DATASET CONTENT:
######
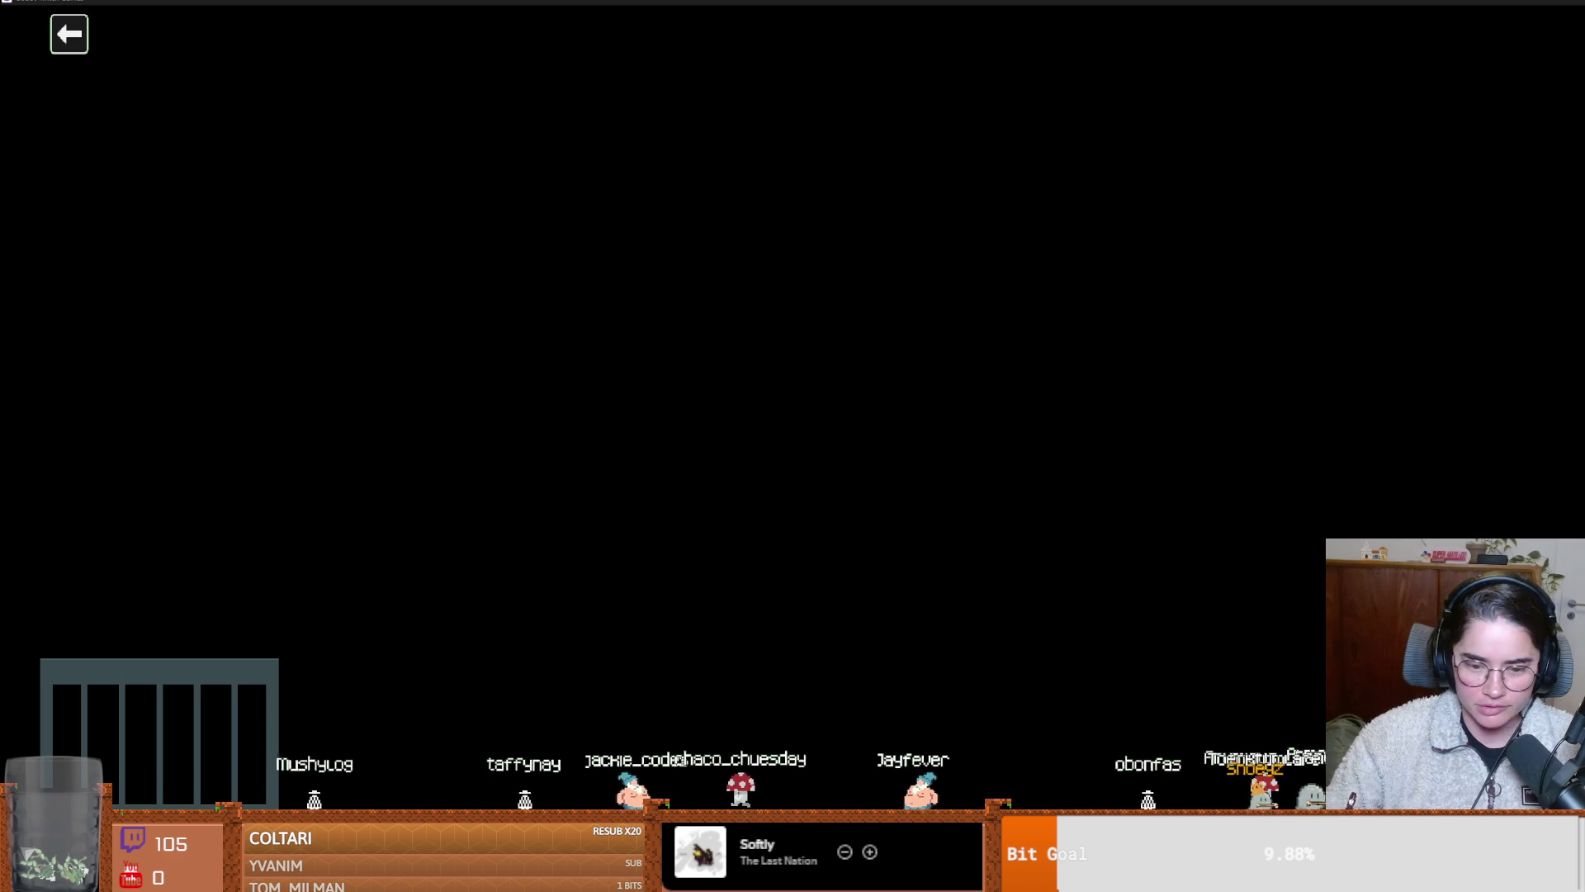
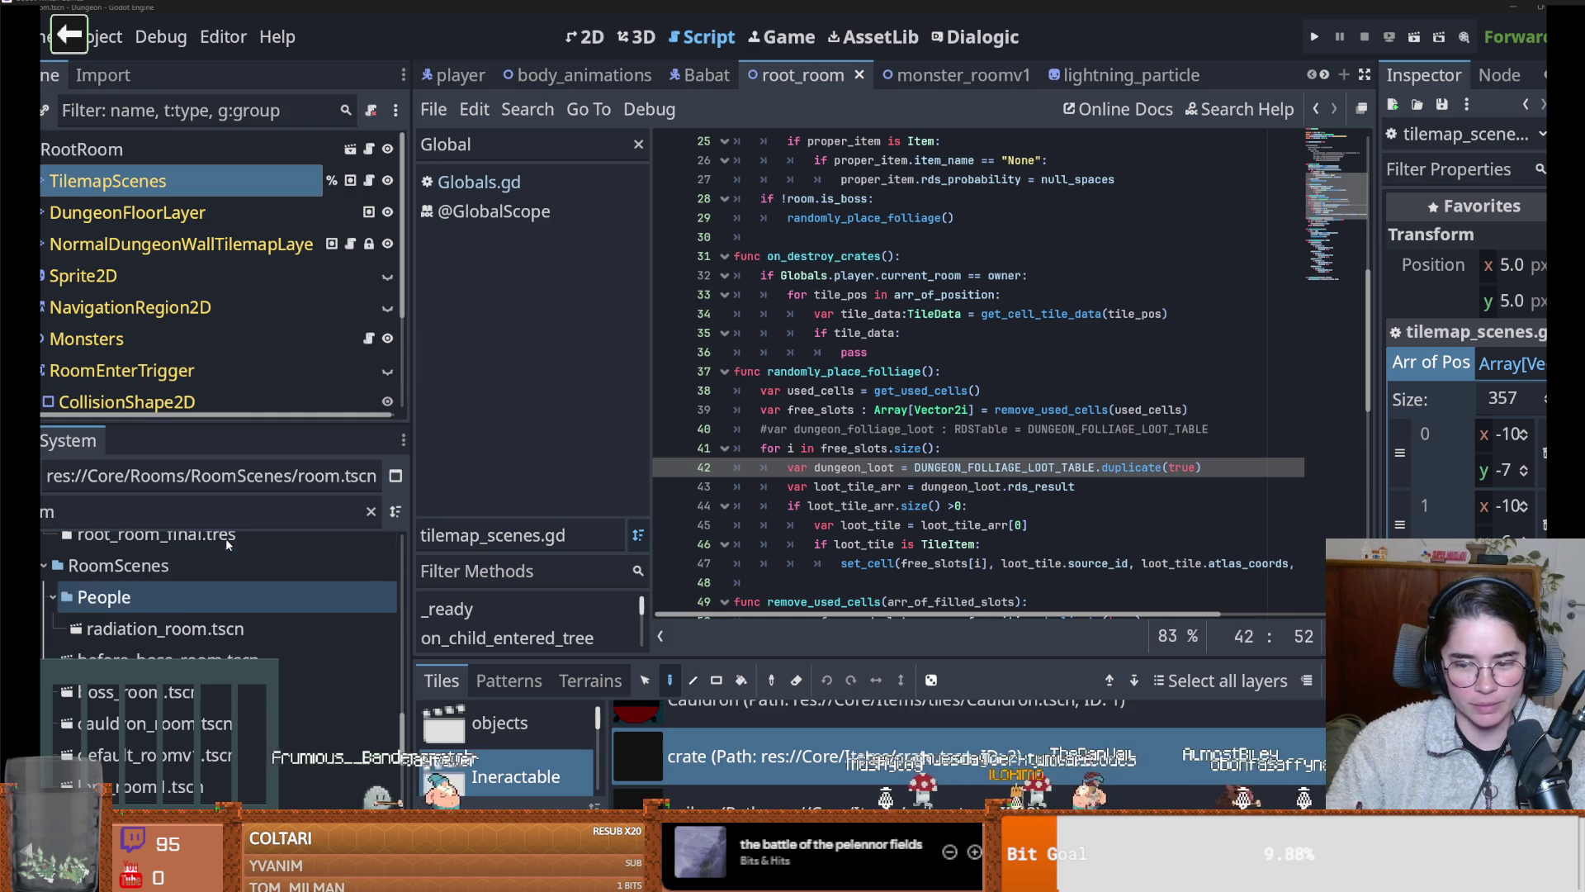
# Save the scene and enlarge the script editor and scene tree panels
pyautogui.press('ctrl+s')
pyautogui.moveTo(411, 415); pyautogui.dragTo(289, 423)
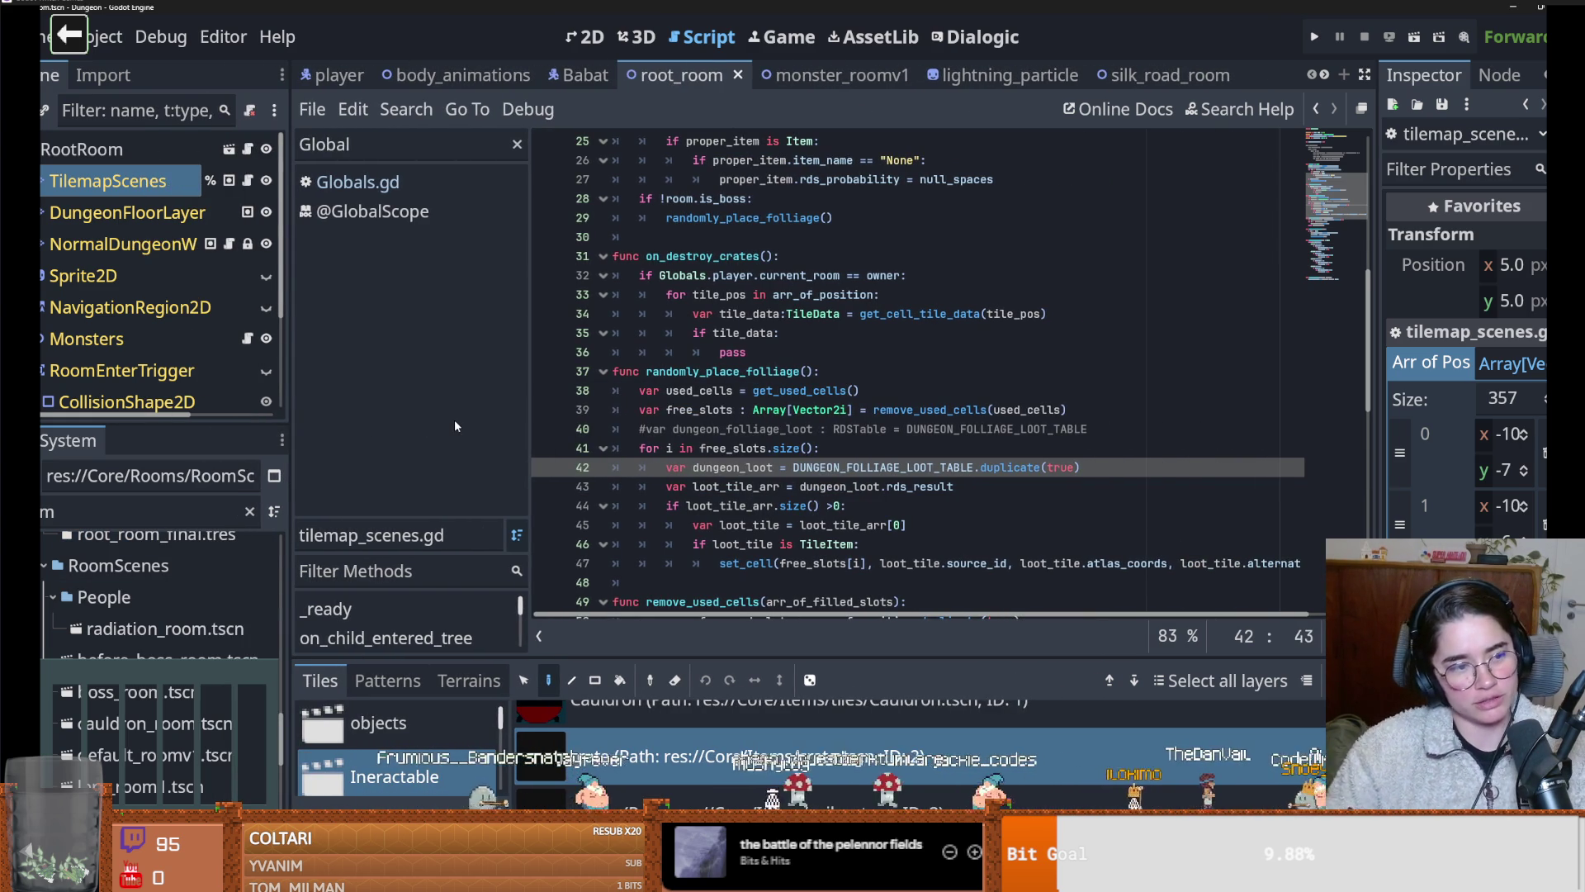
pyautogui.click(832, 453)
######
EXERCISE BRIEF: Reproduce each line from the data that has "pyautogui" in it.

RESPONSE AREA:
pyautogui.press('ctrl+s')
pyautogui.moveTo(411, 415); pyautogui.dragTo(289, 423)
pyautogui.click(832, 453)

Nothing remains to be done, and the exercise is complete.